→ **QUOTED TEXT**:
Bylaws: How Strong Is Your Co-op's Foundation?
A quick assessment for board members:
- Are you thoroughly familiar with your co-op's bylaws and Articles?
- Do you understand all aspects of your bylaws and Articles?
- Can your members or fellow directors read and understand your bylaws the first time through?
- Do your bylaws consistently answer procedural questions without providing so much detail that you have to change them each time your board changes the way it wants to operate?
If you answer "no" to any of these questions, you need to devote some time to your bylaws.
Bylaws work may not be the most fun part of your job as a director, they may not make the best reading, and it may not be why you ran for the co-op's board. But your bylaws are undoubtedly one of the most important elements of the foundation your co-op is built upon. Indeed, it is inevitable that a co-op that ignores poor or weak bylaws will someday face problems in ambiguous or undefined procedures. There is no substitute for solid, well-written bylaws as protection for members and directors. And, while it is certainly common for one or two directors on a board to be most familiar with the bylaws, it is imperative that all directors understand them generally and know what they cover. There is no greater responsibility you can fulfill for your members than to provide them with an excellent legal foundation for their co-op.
What do you as a responsible director want to look for in your bylaws? How do you evaluate your current bylaws and decide whether what you need is a completely new version or simply a few sections? What is the best way to make any changes in your bylaws?
To begin, one very important point: There is no reason for your bylaws to be hard to read or understand. Your bylaws, and any other legal documents, for that matter, serve as your rules governing the procedures of your co-op. They are written to provide directors and members with definitions of organizational procedures, rights and responsibilities, not to mystify or confuse. In order to be precise and accurate, they must be very carefully worded. However, even complex legal concepts can be written in a way that is understandable and accessible to the non-legal professional; your bylaws should be such a document.
The Basics: Articles and Bylaws
Let's propose a few definitions and points about the legal structure of corporations. Bylaws are not the only element of your legal foundation; they follow another important document -- your Articles of Incorporation. Simplifying matters somewhat, it works like this:
A group of people decides to organize a co~op and determines that it would be best to have the organization incorporated. In most states, they may choose among various types of corporate statutes -- general business, non-profit (not necessarily tax-exempt), or cooperative; sometimes separate statutes exist for consumer, farmer, worker or housing co-ops. However, certain characteristics -- such as the use of the word cooperative or distribution of patronage refunds -- may require the use of an appropriate cooperative statute.
Essentially, the Articles of Incorporation serve two basic functions: 1) to provide certain basic information required by the state (corporate name, purposes, registered agent, ownership, etc.), and 2) to provide other information as to how the organization will comply with the statute of incorporation. In the first case, it is fair to say that your Articles should serve only to define how your co-op will meet the requirements of the state statute. In the second case, the co-op will often have the opportunity to choose among various policies or procedures authorized by the statute (such as whether the co-op will require a majority or two-thirds vote to make a change in its Articles) or even to authorize some provisions about which the statute is silent. Not to be overlooked are various provisions which, although not required to be included in the Articles, may be helpful in minimizing potential legal problems -- in tax and securities law, for example. Obviously, this is an area requiring sophisticated legal services and where it is best to solicit the assistance of a lawyer familiar with co-ops. In general, articles should be relatively short and, again, even when dealing with complex topics, worded clearly enough for non-legal professionals to understand.

→ **WHAT IS ASKED**:
1. In the bylaws article, rewrite the stretch from "Bylaws: How Strong" through "first time through?", putting "Articles of Incorporation" wherever "Articles" appears.
2. According to the bylaws article, what types of corporate statutes may organizers choose among in most states?

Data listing
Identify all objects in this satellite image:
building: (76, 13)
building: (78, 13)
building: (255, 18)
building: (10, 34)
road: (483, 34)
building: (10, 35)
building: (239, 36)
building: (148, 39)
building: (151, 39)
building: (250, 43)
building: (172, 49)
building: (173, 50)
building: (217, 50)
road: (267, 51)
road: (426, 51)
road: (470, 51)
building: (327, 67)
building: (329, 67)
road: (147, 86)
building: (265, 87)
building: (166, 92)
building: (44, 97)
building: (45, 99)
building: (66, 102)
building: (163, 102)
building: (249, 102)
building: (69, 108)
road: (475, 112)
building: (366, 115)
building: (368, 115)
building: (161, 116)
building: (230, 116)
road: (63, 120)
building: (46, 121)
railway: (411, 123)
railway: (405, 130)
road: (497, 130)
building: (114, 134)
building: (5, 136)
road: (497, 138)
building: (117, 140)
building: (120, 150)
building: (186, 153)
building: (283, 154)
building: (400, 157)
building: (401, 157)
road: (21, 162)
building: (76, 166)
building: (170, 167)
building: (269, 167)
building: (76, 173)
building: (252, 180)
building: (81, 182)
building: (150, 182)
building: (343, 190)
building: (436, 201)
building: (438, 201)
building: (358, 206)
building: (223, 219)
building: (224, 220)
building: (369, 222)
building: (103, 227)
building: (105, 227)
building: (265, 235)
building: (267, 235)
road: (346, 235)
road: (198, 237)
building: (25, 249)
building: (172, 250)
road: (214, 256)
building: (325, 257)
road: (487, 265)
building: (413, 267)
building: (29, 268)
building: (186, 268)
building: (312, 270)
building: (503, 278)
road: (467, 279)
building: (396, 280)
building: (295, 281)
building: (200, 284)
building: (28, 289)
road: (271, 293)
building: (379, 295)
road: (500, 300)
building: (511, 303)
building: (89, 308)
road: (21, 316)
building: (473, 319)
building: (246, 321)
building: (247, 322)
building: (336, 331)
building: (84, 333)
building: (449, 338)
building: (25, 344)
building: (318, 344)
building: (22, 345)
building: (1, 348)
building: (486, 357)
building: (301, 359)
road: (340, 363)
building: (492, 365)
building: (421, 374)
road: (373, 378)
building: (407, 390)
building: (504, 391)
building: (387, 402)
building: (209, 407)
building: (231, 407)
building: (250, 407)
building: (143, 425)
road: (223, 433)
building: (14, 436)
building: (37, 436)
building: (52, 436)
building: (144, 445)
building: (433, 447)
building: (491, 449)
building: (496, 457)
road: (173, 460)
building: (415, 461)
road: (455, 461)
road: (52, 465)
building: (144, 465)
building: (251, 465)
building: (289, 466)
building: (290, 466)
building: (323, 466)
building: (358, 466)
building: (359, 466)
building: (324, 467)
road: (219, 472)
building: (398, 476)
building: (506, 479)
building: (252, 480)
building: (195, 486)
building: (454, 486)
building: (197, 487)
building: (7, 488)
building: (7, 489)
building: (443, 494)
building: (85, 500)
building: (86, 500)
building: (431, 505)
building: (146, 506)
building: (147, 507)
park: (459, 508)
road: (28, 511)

→ **SOLUTIONS TO EACH TASK**:
1.
Bylaws: How Strong Is Your Co-op's Foundation?
A quick assessment for board members:
- Are you thoroughly familiar with your co-op's bylaws and Articles of Incorporation?
- Do you understand all aspects of your bylaws and Articles of Incorporation?
- Can your members or fellow directors read and understand your bylaws the first time through?

2. General business, non-profit (not necessarily tax-exempt), or cooperative.